Work to complete =>
Copy every line of the records below word for word.

Collection entries =>
'''

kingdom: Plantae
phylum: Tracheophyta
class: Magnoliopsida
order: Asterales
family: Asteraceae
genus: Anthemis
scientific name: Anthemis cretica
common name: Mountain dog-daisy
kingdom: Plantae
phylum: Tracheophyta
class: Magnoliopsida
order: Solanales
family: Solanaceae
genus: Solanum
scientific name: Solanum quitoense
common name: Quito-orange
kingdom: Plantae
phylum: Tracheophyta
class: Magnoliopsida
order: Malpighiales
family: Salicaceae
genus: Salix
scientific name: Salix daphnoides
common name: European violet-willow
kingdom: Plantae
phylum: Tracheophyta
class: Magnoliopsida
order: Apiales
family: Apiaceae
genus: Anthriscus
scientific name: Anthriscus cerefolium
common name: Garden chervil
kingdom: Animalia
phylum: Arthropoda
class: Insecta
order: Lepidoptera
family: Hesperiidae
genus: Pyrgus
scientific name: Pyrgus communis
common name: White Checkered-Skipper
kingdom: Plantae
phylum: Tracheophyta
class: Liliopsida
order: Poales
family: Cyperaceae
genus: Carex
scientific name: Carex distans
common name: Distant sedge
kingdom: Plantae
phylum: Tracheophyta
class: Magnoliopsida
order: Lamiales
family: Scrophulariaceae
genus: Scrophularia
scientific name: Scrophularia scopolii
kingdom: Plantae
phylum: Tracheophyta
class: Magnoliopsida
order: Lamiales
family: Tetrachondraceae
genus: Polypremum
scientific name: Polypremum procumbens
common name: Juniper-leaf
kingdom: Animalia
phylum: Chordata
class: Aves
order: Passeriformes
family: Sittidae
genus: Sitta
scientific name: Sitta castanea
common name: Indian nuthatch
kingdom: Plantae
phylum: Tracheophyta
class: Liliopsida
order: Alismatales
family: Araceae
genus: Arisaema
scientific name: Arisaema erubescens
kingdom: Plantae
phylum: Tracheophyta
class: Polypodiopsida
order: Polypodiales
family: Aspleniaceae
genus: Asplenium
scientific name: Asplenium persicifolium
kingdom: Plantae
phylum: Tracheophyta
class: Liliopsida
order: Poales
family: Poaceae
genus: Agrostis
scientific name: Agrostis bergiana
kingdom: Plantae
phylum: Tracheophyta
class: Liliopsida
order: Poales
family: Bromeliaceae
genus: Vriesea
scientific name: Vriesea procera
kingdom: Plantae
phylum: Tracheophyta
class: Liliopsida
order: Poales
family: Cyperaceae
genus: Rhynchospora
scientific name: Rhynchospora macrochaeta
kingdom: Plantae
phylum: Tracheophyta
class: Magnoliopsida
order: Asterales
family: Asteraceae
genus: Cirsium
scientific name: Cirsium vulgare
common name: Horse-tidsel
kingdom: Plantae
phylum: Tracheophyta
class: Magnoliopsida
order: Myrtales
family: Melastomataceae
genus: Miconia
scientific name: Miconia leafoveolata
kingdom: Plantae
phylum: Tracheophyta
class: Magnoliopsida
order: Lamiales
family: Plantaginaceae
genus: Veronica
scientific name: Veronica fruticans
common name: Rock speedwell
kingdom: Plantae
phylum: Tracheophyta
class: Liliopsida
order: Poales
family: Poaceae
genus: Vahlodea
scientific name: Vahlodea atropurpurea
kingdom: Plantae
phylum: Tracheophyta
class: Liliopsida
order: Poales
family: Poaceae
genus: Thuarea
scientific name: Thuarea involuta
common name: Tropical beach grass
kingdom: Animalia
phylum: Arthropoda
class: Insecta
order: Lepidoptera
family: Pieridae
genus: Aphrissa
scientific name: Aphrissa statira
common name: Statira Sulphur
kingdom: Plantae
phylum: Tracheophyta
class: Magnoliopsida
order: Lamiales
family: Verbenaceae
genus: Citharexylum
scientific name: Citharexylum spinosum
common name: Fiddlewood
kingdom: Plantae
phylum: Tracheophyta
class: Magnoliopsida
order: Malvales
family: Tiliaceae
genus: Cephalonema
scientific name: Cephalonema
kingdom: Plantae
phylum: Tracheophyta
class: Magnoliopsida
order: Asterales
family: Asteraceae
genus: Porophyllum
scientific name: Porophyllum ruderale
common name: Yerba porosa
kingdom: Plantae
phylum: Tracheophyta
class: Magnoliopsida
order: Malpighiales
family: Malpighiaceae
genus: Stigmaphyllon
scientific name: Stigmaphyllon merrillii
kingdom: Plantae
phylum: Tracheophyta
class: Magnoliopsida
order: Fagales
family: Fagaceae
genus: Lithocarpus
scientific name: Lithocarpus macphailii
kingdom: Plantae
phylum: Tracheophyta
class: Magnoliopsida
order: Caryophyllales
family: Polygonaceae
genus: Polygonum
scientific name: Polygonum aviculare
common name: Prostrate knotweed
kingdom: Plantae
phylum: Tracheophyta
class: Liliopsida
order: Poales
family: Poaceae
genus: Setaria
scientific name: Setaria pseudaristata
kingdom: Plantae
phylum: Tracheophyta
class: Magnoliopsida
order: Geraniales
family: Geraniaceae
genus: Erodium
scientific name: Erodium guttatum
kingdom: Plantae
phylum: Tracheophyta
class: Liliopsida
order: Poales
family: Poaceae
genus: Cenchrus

'''

Answer to this exercise =>
kingdom: Plantae
phylum: Tracheophyta
class: Magnoliopsida
order: Asterales
family: Asteraceae
genus: Anthemis
scientific name: Anthemis cretica
common name: Mountain dog-daisy
kingdom: Plantae
phylum: Tracheophyta
class: Magnoliopsida
order: Solanales
family: Solanaceae
genus: Solanum
scientific name: Solanum quitoense
common name: Quito-orange
kingdom: Plantae
phylum: Tracheophyta
class: Magnoliopsida
order: Malpighiales
family: Salicaceae
genus: Salix
scientific name: Salix daphnoides
common name: European violet-willow
kingdom: Plantae
phylum: Tracheophyta
class: Magnoliopsida
order: Apiales
family: Apiaceae
genus: Anthriscus
scientific name: Anthriscus cerefolium
common name: Garden chervil
kingdom: Animalia
phylum: Arthropoda
class: Insecta
order: Lepidoptera
family: Hesperiidae
genus: Pyrgus
scientific name: Pyrgus communis
common name: White Checkered-Skipper
kingdom: Plantae
phylum: Tracheophyta
class: Liliopsida
order: Poales
family: Cyperaceae
genus: Carex
scientific name: Carex distans
common name: Distant sedge
kingdom: Plantae
phylum: Tracheophyta
class: Magnoliopsida
order: Lamiales
family: Scrophulariaceae
genus: Scrophularia
scientific name: Scrophularia scopolii
kingdom: Plantae
phylum: Tracheophyta
class: Magnoliopsida
order: Lamiales
family: Tetrachondraceae
genus: Polypremum
scientific name: Polypremum procumbens
common name: Juniper-leaf
kingdom: Animalia
phylum: Chordata
class: Aves
order: Passeriformes
family: Sittidae
genus: Sitta
scientific name: Sitta castanea
common name: Indian nuthatch
kingdom: Plantae
phylum: Tracheophyta
class: Liliopsida
order: Alismatales
family: Araceae
genus: Arisaema
scientific name: Arisaema erubescens
kingdom: Plantae
phylum: Tracheophyta
class: Polypodiopsida
order: Polypodiales
family: Aspleniaceae
genus: Asplenium
scientific name: Asplenium persicifolium
kingdom: Plantae
phylum: Tracheophyta
class: Liliopsida
order: Poales
family: Poaceae
genus: Agrostis
scientific name: Agrostis bergiana
kingdom: Plantae
phylum: Tracheophyta
class: Liliopsida
order: Poales
family: Bromeliaceae
genus: Vriesea
scientific name: Vriesea procera
kingdom: Plantae
phylum: Tracheophyta
class: Liliopsida
order: Poales
family: Cyperaceae
genus: Rhynchospora
scientific name: Rhynchospora macrochaeta
kingdom: Plantae
phylum: Tracheophyta
class: Magnoliopsida
order: Asterales
family: Asteraceae
genus: Cirsium
scientific name: Cirsium vulgare
common name: Horse-tidsel
kingdom: Plantae
phylum: Tracheophyta
class: Magnoliopsida
order: Myrtales
family: Melastomataceae
genus: Miconia
scientific name: Miconia leafoveolata
kingdom: Plantae
phylum: Tracheophyta
class: Magnoliopsida
order: Lamiales
family: Plantaginaceae
genus: Veronica
scientific name: Veronica fruticans
common name: Rock speedwell
kingdom: Plantae
phylum: Tracheophyta
class: Liliopsida
order: Poales
family: Poaceae
genus: Vahlodea
scientific name: Vahlodea atropurpurea
kingdom: Plantae
phylum: Tracheophyta
class: Liliopsida
order: Poales
family: Poaceae
genus: Thuarea
scientific name: Thuarea involuta
common name: Tropical beach grass
kingdom: Animalia
phylum: Arthropoda
class: Insecta
order: Lepidoptera
family: Pieridae
genus: Aphrissa
scientific name: Aphrissa statira
common name: Statira Sulphur
kingdom: Plantae
phylum: Tracheophyta
class: Magnoliopsida
order: Lamiales
family: Verbenaceae
genus: Citharexylum
scientific name: Citharexylum spinosum
common name: Fiddlewood
kingdom: Plantae
phylum: Tracheophyta
class: Magnoliopsida
order: Malvales
family: Tiliaceae
genus: Cephalonema
scientific name: Cephalonema
kingdom: Plantae
phylum: Tracheophyta
class: Magnoliopsida
order: Asterales
family: Asteraceae
genus: Porophyllum
scientific name: Porophyllum ruderale
common name: Yerba porosa
kingdom: Plantae
phylum: Tracheophyta
class: Magnoliopsida
order: Malpighiales
family: Malpighiaceae
genus: Stigmaphyllon
scientific name: Stigmaphyllon merrillii
kingdom: Plantae
phylum: Tracheophyta
class: Magnoliopsida
order: Fagales
family: Fagaceae
genus: Lithocarpus
scientific name: Lithocarpus macphailii
kingdom: Plantae
phylum: Tracheophyta
class: Magnoliopsida
order: Caryophyllales
family: Polygonaceae
genus: Polygonum
scientific name: Polygonum aviculare
common name: Prostrate knotweed
kingdom: Plantae
phylum: Tracheophyta
class: Liliopsida
order: Poales
family: Poaceae
genus: Setaria
scientific name: Setaria pseudaristata
kingdom: Plantae
phylum: Tracheophyta
class: Magnoliopsida
order: Geraniales
family: Geraniaceae
genus: Erodium
scientific name: Erodium guttatum
kingdom: Plantae
phylum: Tracheophyta
class: Liliopsida
order: Poales
family: Poaceae
genus: Cenchrus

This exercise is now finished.